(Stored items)
-- Opening Marker --

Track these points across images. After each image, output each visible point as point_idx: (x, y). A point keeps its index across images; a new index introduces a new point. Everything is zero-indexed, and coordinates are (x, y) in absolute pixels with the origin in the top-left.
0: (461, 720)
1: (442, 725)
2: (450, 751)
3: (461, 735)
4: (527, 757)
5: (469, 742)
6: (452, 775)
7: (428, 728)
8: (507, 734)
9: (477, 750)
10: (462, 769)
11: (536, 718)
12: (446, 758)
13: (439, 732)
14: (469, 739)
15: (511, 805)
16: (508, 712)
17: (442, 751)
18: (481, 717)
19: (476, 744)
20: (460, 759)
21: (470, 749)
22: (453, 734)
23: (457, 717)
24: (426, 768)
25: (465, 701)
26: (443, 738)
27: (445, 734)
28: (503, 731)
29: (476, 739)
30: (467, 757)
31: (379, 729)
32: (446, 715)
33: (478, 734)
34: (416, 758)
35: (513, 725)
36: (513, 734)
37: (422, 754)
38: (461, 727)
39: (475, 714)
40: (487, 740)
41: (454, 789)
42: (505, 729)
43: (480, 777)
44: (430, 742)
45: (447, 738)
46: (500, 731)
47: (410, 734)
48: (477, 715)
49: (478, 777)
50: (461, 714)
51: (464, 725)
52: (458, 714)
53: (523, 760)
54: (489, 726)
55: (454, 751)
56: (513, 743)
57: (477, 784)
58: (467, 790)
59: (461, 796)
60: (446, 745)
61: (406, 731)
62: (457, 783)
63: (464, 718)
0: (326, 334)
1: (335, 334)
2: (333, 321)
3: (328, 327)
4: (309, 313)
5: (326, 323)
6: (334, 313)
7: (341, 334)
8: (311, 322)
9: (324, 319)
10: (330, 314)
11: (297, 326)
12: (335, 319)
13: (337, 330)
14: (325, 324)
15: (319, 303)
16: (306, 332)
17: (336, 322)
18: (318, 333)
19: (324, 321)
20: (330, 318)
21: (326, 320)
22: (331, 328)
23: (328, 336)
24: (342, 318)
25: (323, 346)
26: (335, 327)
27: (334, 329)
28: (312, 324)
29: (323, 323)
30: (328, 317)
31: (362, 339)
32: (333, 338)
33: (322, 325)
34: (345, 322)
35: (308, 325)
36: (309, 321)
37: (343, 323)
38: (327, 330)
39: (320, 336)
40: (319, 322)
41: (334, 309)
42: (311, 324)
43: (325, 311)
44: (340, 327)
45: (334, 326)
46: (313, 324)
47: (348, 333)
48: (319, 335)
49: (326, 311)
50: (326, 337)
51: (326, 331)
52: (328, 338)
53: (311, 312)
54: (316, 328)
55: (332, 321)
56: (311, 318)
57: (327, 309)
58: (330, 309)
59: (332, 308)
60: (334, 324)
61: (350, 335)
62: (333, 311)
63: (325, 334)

-- Closing Marker --

### Exercise
Copy the records exactly, keeping every word in place.

### Completed task
Track these points across images. After each image, output each visible point as point_idx: (x, y). A point keeps its index across images; a new index introduces a new point. Everything is zero-indexed, and coordinates are (x, y) in absolute pixels with the origin in the top-left.
0: (461, 720)
1: (442, 725)
2: (450, 751)
3: (461, 735)
4: (527, 757)
5: (469, 742)
6: (452, 775)
7: (428, 728)
8: (507, 734)
9: (477, 750)
10: (462, 769)
11: (536, 718)
12: (446, 758)
13: (439, 732)
14: (469, 739)
15: (511, 805)
16: (508, 712)
17: (442, 751)
18: (481, 717)
19: (476, 744)
20: (460, 759)
21: (470, 749)
22: (453, 734)
23: (457, 717)
24: (426, 768)
25: (465, 701)
26: (443, 738)
27: (445, 734)
28: (503, 731)
29: (476, 739)
30: (467, 757)
31: (379, 729)
32: (446, 715)
33: (478, 734)
34: (416, 758)
35: (513, 725)
36: (513, 734)
37: (422, 754)
38: (461, 727)
39: (475, 714)
40: (487, 740)
41: (454, 789)
42: (505, 729)
43: (480, 777)
44: (430, 742)
45: (447, 738)
46: (500, 731)
47: (410, 734)
48: (477, 715)
49: (478, 777)
50: (461, 714)
51: (464, 725)
52: (458, 714)
53: (523, 760)
54: (489, 726)
55: (454, 751)
56: (513, 743)
57: (477, 784)
58: (467, 790)
59: (461, 796)
60: (446, 745)
61: (406, 731)
62: (457, 783)
63: (464, 718)
0: (326, 334)
1: (335, 334)
2: (333, 321)
3: (328, 327)
4: (309, 313)
5: (326, 323)
6: (334, 313)
7: (341, 334)
8: (311, 322)
9: (324, 319)
10: (330, 314)
11: (297, 326)
12: (335, 319)
13: (337, 330)
14: (325, 324)
15: (319, 303)
16: (306, 332)
17: (336, 322)
18: (318, 333)
19: (324, 321)
20: (330, 318)
21: (326, 320)
22: (331, 328)
23: (328, 336)
24: (342, 318)
25: (323, 346)
26: (335, 327)
27: (334, 329)
28: (312, 324)
29: (323, 323)
30: (328, 317)
31: (362, 339)
32: (333, 338)
33: (322, 325)
34: (345, 322)
35: (308, 325)
36: (309, 321)
37: (343, 323)
38: (327, 330)
39: (320, 336)
40: (319, 322)
41: (334, 309)
42: (311, 324)
43: (325, 311)
44: (340, 327)
45: (334, 326)
46: (313, 324)
47: (348, 333)
48: (319, 335)
49: (326, 311)
50: (326, 337)
51: (326, 331)
52: (328, 338)
53: (311, 312)
54: (316, 328)
55: (332, 321)
56: (311, 318)
57: (327, 309)
58: (330, 309)
59: (332, 308)
60: (334, 324)
61: (350, 335)
62: (333, 311)
63: (325, 334)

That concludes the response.